Господин смешался; но самолюбие не позволяло уступить.
– Однако что ни говори, Луи Наполеон всё-таки был настоящий император; восемнадцать лет владел Францией.
– Вольно Французам было его терпеть.
– К сожалению, мы смотрим на вещи с разных точек зрения.
– Не удивительно, разных министерств и разно понимаем. Но погодите, в последние годы много сору у нас подмели, выметут и эту разновзглядность, как каждого, прежде чем в камергеры, да в посланники, годика два заставят походить под такт барабана. Представить себе не можете, в какую удивительную гармонию умы приводить приятный звук телячьей шкуры. Спросите у господ Немцев; они скажут.

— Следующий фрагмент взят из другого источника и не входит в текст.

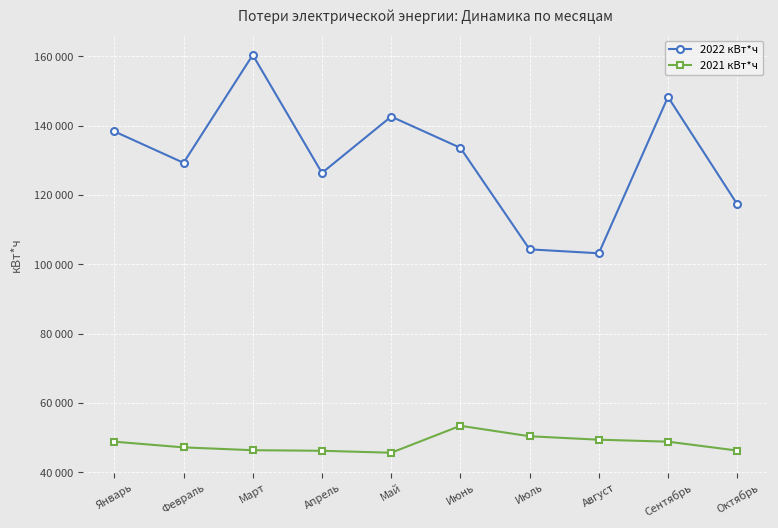

Which label corresponds to the largest value in the chart?

Март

– Не сходимся во многом. Согласитесь, однако, что после падения Наполеона одно французское безумие могло продолжать войну против неодолимой германской силы. Смыслу нет у Французов; после таких уронов, как Вёрт, Гравелота и Седан ещё лезть на драку есть прямое преступление, и хорошо делали Прусаки, когда поступали с ними как с бунтовщиками: вешали и расстреливали франкфиреров.
– Ваши слова служат новым только доказательством, как розно мы смотрим на вещи. По-моему, до Седана война для Франции действительно имела значение самой бессмысленной ошибки, и только после Седана получила смысл, достойный народа. Оборона родной земли против вторгнувшегося неприятеля – дело святое; не дело народа в таком случае рассуждать, кто прав и кто виноват, а защищать свою честь и Богом дарованное ему достояние.
– Но без армии, без офицеров, без генералов – все в плену, надеяться на удачу, имея против себя многочисленную, отлично организованную, прусскую армию, всё-таки есть верх безумия. Результат это доказал.
– Полный успех остался за Немцами, спорить нечего, и Французы дорого поплатились за свой порыв, но они спасли свою честь, а честь народная великое дело. Пока она жива, ничего ещё не потеряно, а погибла, так и народ погиб безвозвратно.
– Но коммуна, коммуна! не в конец ли погубила она честь французского народа, который вы изволите так горячо защищать? – с язвительною улыбкой возразил собеседник.
– Совершенно справедливо: коммуна, как дикий зверь, проревела свои сатурналии. Но позвольте спросить вас, объехавшего все европейские столицы, ежели не в одних салонах "á la renaissance" изволили изучать состояние умов, что случилось бы в Берлине, Мюнхене, Вене и разных других пунктах, когда вместо немецких побед французам бы удалось в летописи своей военной славы записать вторую Иену? Быть может, не менее чем в Париже расходилась бы чернь. Изволите ли знать, что такое значить коммуна которой добивался французский рабочий народ – слово придумано недавно, а вещь далеко не новая – в переводе на обыкновенный язык оно значить: подавай хлеба, подавай дешёвый кров, подавай забаву. За полтора века почти до нашей эры в Риме уже народ кричал – panem et circceses – кровь лилась ручьём и развалины дымились. В людях, какого бы ни было языка и племени, не исключая и немецкого, сидит зверь. Пооблизала его наша цивилизация, как корова своего телёнка, гладок он с виду, ручным прикидывается, а в сущности остался тем же диким зверем. Что случилось в Париже, может случиться и у других. Поэтому позволено только жалеть французов, а не осыпать их ругательствами. Что же касается до продолжения войны, после первых страшных неудач, то, думаю, мы сами в подобном случае иначе бы не поступили.